Tuesday, November 9, 2010

Ryan Murphy Has No Idea What He's Doing

Yup, I said it.  Glee creator Ryan Murphy has absolutely no idea what he's doing.  


I was a big fan of Glee when it premiered.  I enjoyed it well into the first season.  And then it started to suck.  Bad.  Plot lines were inconsistent, or were dropped altogther.  Character's personality traits are rarely consistent. 


One of my major beefs from season one was that Rachel (played by the wildly talented Lea Michelle) was always talking about lawyering up, but then when she is assaulted (more or less) by a group of students from another school, she doesn't say anything.


Another more recent plot hole I picked up on was in an episode that aired last month.  Kurt claims to be the only out gay person in town.  Wait, what?  I thought Rachel had two gay dads?  Who is writing this thing?  Why is there no consistency in this show?  Why won't anyone listen to me when I'm right? 


Turns out the reason there's so much inconsistency in Glee is because it's written by the show's three creators-Ryan Murphy, Brad Falchuk, and Ian Brennan-and each of them have competing ideas about what Glee should be.  Murphy is more interesting in making the show a dark funhouse mirror version of his experiences in high school.  Brennan wants to focus on the sadness that is at the show's core.  And Falchuk is interested in bringing the two ideas together.  


This could be an explanation as to why it seems that the characters all suffer from multiple personality disorder and why so many plot-holes and inconsistencies exist.  


I demand they fix it and I demand that they take my advice on the matter.  The best solution is for all three of them to give up and let Dreamgirls director Bill Condon take charge of Glee's future.  After all, Dreamgirls is not only a near perfect movie-musical, it's a near perfect movie.  Condon clearly understood what he was doing and deftly demonstrated how movie musicals should be made.  


In Dreamgirls the songs grow out of the situations and out of the dialog, like they're supposed to in musicals.  But not in Glee.  In Glee they go through painstaking measures to give an explanation for every single song.  Mr.
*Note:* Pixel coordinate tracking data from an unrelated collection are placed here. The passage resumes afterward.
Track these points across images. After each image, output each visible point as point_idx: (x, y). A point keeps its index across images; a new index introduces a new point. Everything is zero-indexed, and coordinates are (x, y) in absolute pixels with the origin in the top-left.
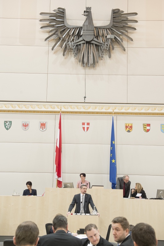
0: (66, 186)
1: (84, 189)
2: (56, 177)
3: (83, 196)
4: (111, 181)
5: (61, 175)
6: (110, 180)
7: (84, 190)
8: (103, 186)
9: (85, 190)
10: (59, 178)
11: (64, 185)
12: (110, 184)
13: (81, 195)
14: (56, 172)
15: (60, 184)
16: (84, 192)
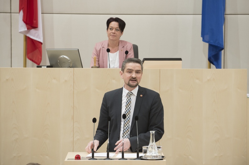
0: (55, 63)
1: (130, 71)
2: (23, 27)
3: (130, 95)
4: (207, 37)
5: (37, 19)
6: (203, 35)
7: (128, 75)
9: (134, 75)
10: (33, 31)
12: (203, 49)
13: (125, 92)
14: (22, 12)
15: (37, 51)
16: (131, 83)
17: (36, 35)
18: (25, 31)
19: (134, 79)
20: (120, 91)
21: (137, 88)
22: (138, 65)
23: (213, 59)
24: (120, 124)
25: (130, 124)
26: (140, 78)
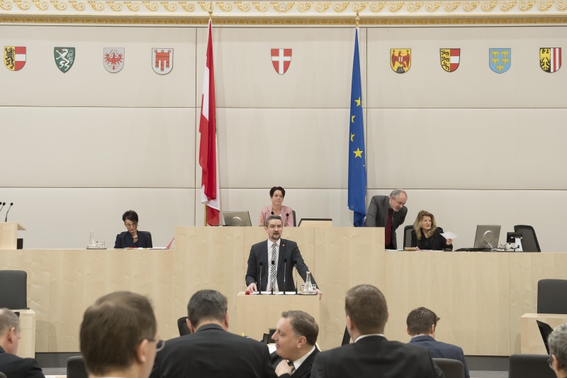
0: (230, 222)
1: (273, 226)
2: (204, 198)
3: (274, 246)
4: (352, 206)
5: (215, 192)
6: (349, 205)
7: (272, 230)
8: (331, 220)
9: (276, 229)
10: (212, 201)
11: (226, 221)
12: (350, 215)
13: (270, 243)
14: (204, 186)
15: (215, 218)
16: (275, 236)
17: (215, 205)
18: (206, 202)
19: (276, 233)
20: (265, 243)
21: (279, 241)
22: (278, 220)
23: (357, 224)
24: (268, 270)
25: (276, 270)
26: (281, 231)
Shu has to give assignments.  Rachel has to first tell the class she's sorry and then tell them that the only way she can express how sorry she is is through song.


You're killing me!  Just let the songs grow out out of the situations naturally.  That would be the first best step in fixing Glee. 


The next step would be getting rid of the "theme episodes."  Another thing about musicals is that they can be thematic without having their themes being blatantly blurted out.  West Side Story is a fantastic example of this.  The musical never comes right out and says "gang violence is bad!  Prejudice and bigotry is bad!  Hope for the future can reside with the youth if they can overcome these problems!"  Glee, however, laboriously lectures its audience instead of letting the themes subtly arise through the show's structure and storytelling.  


Well, that's my take.  Hopefully this ends up in the hands of Ryan Murphy and he'll take my advice, because he'd be stupid not to.